Sei nicht prü­de. Sei nicht wort­karg. Tu mir nicht weh. Wenn ich dürf­te, schrie­be ich wie­der: “Ich lie­be Dich”.

Dein Hein­rich

12. Ju­ni

Lie­ber Karl,

Dei­ne Zei­len klin­gen, wie wenn Du Sie Dei­ner Se­kre­tä­rin dik­tiert hät­test. Aus nächs­tem Mitt­woch kann nichts wer­den. Tut mir leid, dass Du Mar­seil­le des­halb ver­scho­ben hast.

Lie­be Grüs­se.
Dein Hein­rich

16. Ju­ni

Lie­ber Karl,

Du hältst mich auf Di­stanz und fragst mich, wes­halb ich di­stan­ziert sei. Wenn Du für mich kei­ne Wor­te fin­dest, muss ich wie­der spa­ren mit den Wor­ten, die ich sel­ber habe.

Ich glaub­te, der, den ich weck­te, wür­de sich je­den Au­gen­blick zu­rück­ho­len, den ihm der Schlaf ge­raubt hat­te. Jetzt ist er wach und vol­ler Angst, er­wacht zu sein.

Leb wohl.

Dein gu­ter Freund
Hein­rich

25. Ju­ni

Mein Karl,

Es sieht Dir ähn­lich, mich mit nichts Ge­rin­ge­rem zu be­schä­men, als mit Zei­len, die das Le­ben än­dern. Dein Be­kennt­nis kann nur noch je­ne Fol­gen ha­ben, vor de­nen Du die Au­gen schliesst, sonst ist es kei­nes.

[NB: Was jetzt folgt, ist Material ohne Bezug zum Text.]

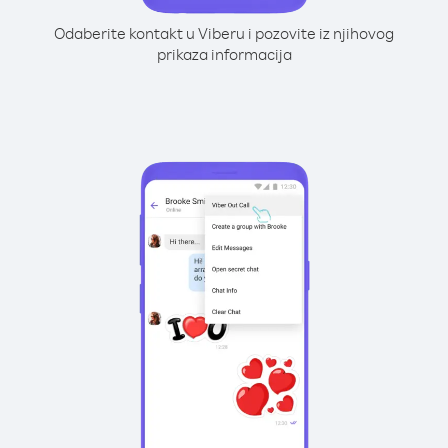
Odaberite kontakt u Viberu i pozovite iz njihovog
prikaza informacija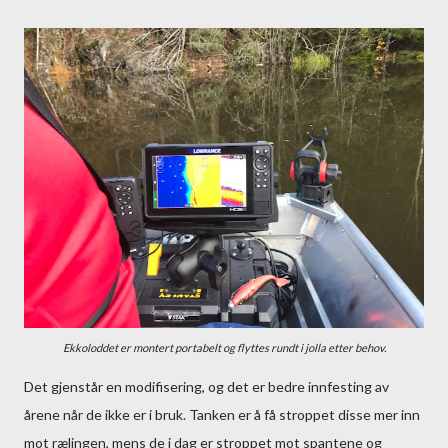
Ekkoloddet er montert portabelt og flyttes rundt i jolla etter behov.
Det gjenstår en modifisering, og det er bedre innfesting av
årene når de ikke er i bruk. Tanken er å få stroppet disse mer inn
mot rælingen, mens de i dag er stroppet mot spantene og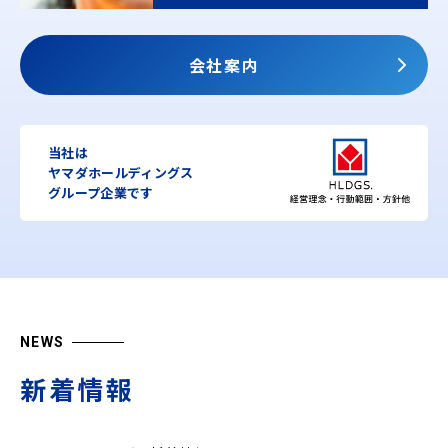
会社案内
当社は
ヤマダホールディングス
グループ企業です
NEWS
新着情報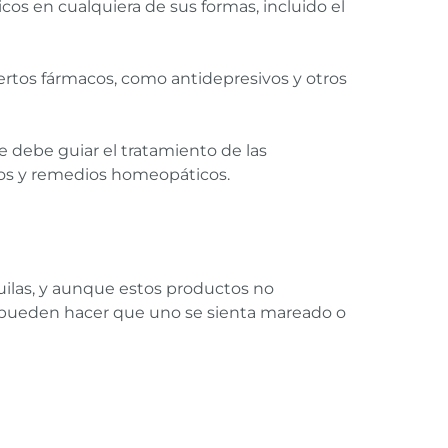
nicos en cualquiera de sus formas, incluido el
ertos fármacos, como antidepresivos y otros
 debe guiar el tratamiento de las
os y remedios homeopáticos.
ilas, y aunque estos productos no
D pueden hacer que uno se sienta mareado o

Und das kann nicht sein.

Du musst Dei­ner Frau al­les sa­gen. Du musst ihr bei­brin­gen, dass Du und ich von jetzt an im­mer zu­sam­men sein wer­den. Viel­leicht wird sie es nicht ver­ste­hen. Aber sie wird es verkraften.

Du hast näm­lich kei­ne Wahl. Ich ha­be Dei­nen Lie­bes­brief an Dei­ne Frau ge­schickt. Weil ich Dich ken­ne. Und da­mit sie in Dei­nen schöns­ten Wor­ten er­fährt, wie es um uns steht.

Sei nicht wü­tend, denn ich ha­be es für uns ge­tan. Ge­duld ist manch­mal kei­ne Tugend.

Ich bin jetzt glücklich. 

Dein
Hein­rich

P. S. Dan­ke für die hand­si­gnier­te Davidoff.

H.

2. Ju­li

Liebs­te Anna,

Dass er sich das Le­ben nahm, gibt Dir recht: Du hast ihn gut ge­kannt. Wie scheuss­lich er sich das Le­ben nahm, gibt ihm recht: Du hast ihn schlecht gekannt.

Mach Dir nichts draus, der Plan war gut, und al­les lief da­nach. Dass es Karl jetzt noch ge­lun­gen ist, uns im Ge­fühl zu­rück­zu­las­sen, er hät­te et­was ge­ahnt, das wol­len wir sei­nem An­denken gönnen.

Wenn der ers­te Rum­mel vor­über ist, wer­de ich ganz bei Dir sein. Nach fast drei Jah­ren. Es gibt viel zu vergessen.

Vol­ler Liebe. 

Dein
Hein­rich

P.S. Ver­bren­ne al­le Brie­fe. Mit die­sem sind es neun.